Realistic versus cognitive semantics

P. Gärdenfors. Conceptual Spaces, chapter Six Tenets of Cognitive Semantics. MIT Press, Cambridge, MA, 2000.

On of the core concepts of cognitive semantics is that meaning of expression is mental in the first place. The author describes the six tenets that he consider foundamental for supporting this statement.
1. Meaning is a conceptualization in a cognitive model (not truth conditions in possible words): a semantic for a language is seen as a mapping from the expressions of the language to some mental entities. Truth concerns the relation the mental structure and the world.
2. Cognitive models are mainly perceptually determined (meaning is not independent of perceptions): we can translate between the visual form of the representation and the linguistic code. A central hypothesis of cognitive semantics is that the way we store perceptions in our memories has the same form as the meanings of words.
–> Because of this bound between what we see and what we say what is the cognitive process of putting meanings to places? This can be one of the angle of the thesis.
3. Semantic elements are based on spatial or topological objects: the mental structures applied in cognitive semantics are the meanings of the linguistic expressions. The framework the author proposes is called “conceptual space”, which consists of a number of quality dimensions. Examples of quality dimensions are: color, pitch, …
4. Cognitive models are primarily image–schematic: image–schemas have an inherent spatial structure.
5. Semantics is primary to syntax a partly determines it. (example: tenses)
6. Concepts show prototype effects: a concept is often represented in the form of an image schema and such schemas can show variations just like concepts normally do.

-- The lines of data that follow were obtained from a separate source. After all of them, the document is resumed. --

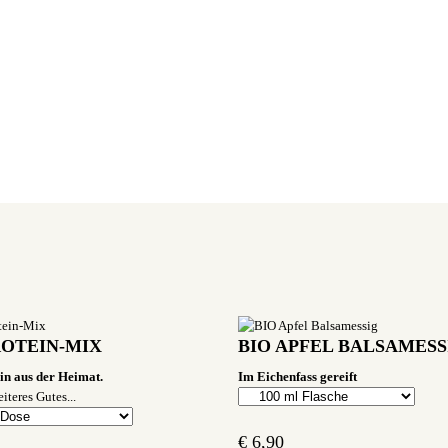
ROTEIN-MIX
BIO APFEL BALSAMESS
n aus der Heimat.
Im Eichenfass gereift
iteres Gutes...
€
6,90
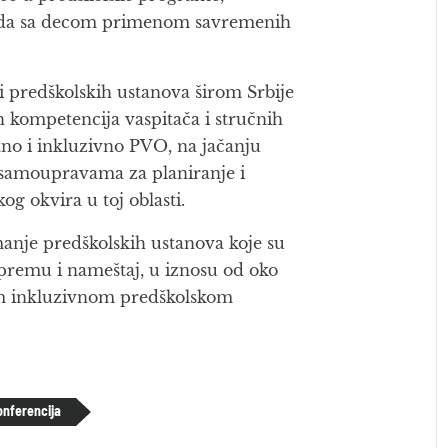
rada sa decom primenom savremenih
i predškolskih ustanova širom Srbije
ih kompetencija vaspitača i stručnih
no i inkluzivno PVO, na jačanju
 samoupravama za planiranje i
g okvira u toj oblasti.
manje predškolskih ustanova koje su
premu i nameštaj, u iznosu od oko
nom inkluzivnom predškolskom
onferencija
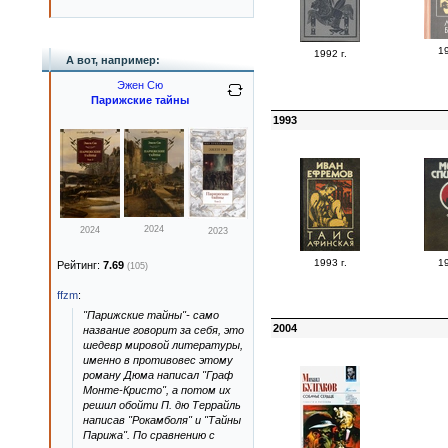
19
1992 г.
А вот, например:
Эжен Сю
Парижские тайны
1993
2024
2024
2023
1993 г.
19
Рейтинг:
7.69
(105)
ffzm
:
"Парижские тайны"- само
2004
название говорит за себя, это
шедевр мировой литературы,
именно в противовес этому
роману Дюма написал "Граф
Монте-Кристо", а потом их
решил обойти П. дю Террайль
написав "Рокамболя" и "Тайны
Парижа". По сравнению с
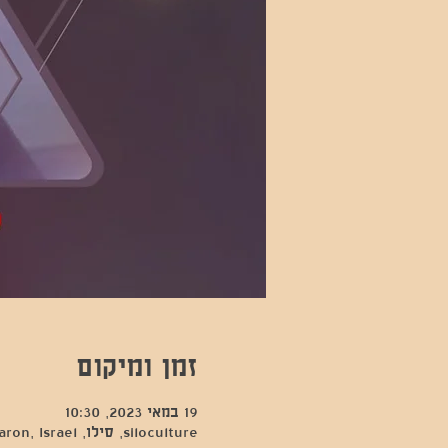
זמן ומיקום
19 במאי 2023, 10:30
siloculture, סילו, Hod Hasharon, Israel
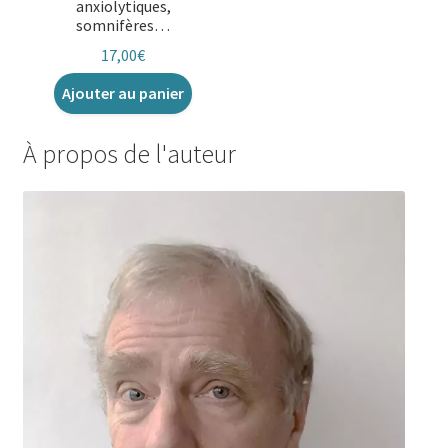
anxiolytiques,
somnifères…
17,00
€
Ajouter au panier
À propos de l'auteur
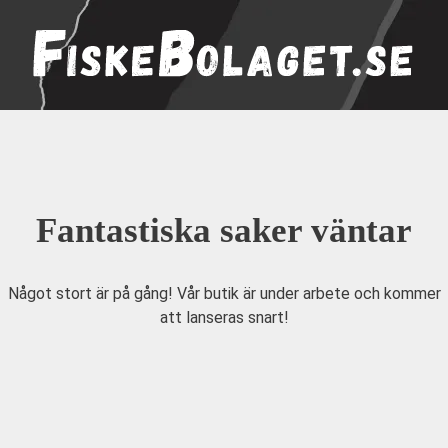
Hoppa
till
innehåll
Fantastiska saker väntar
Något stort är på gång! Vår butik är under arbete och kommer
att lanseras snart!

The procedure the author suggest to build a semantics, which is the relation between the language and a cognitive structure, is building a conceptual space: a) specifying the mapping between the lexicon of the language and the appropriate conceptual space; b) describing the operations on the image schemas (which are defined with the aid of the conceptual space. that correspond to different syntactic formation rules. A function which maps the individuals onto a conceptual space will be called a location function.

The author argue against Putnam arguments about the social meaning of semantics saying that there is a social structure of language: social meanings of the expressions of a language are indeed determined from their individual meanings together with the linguistic power that exists in the community.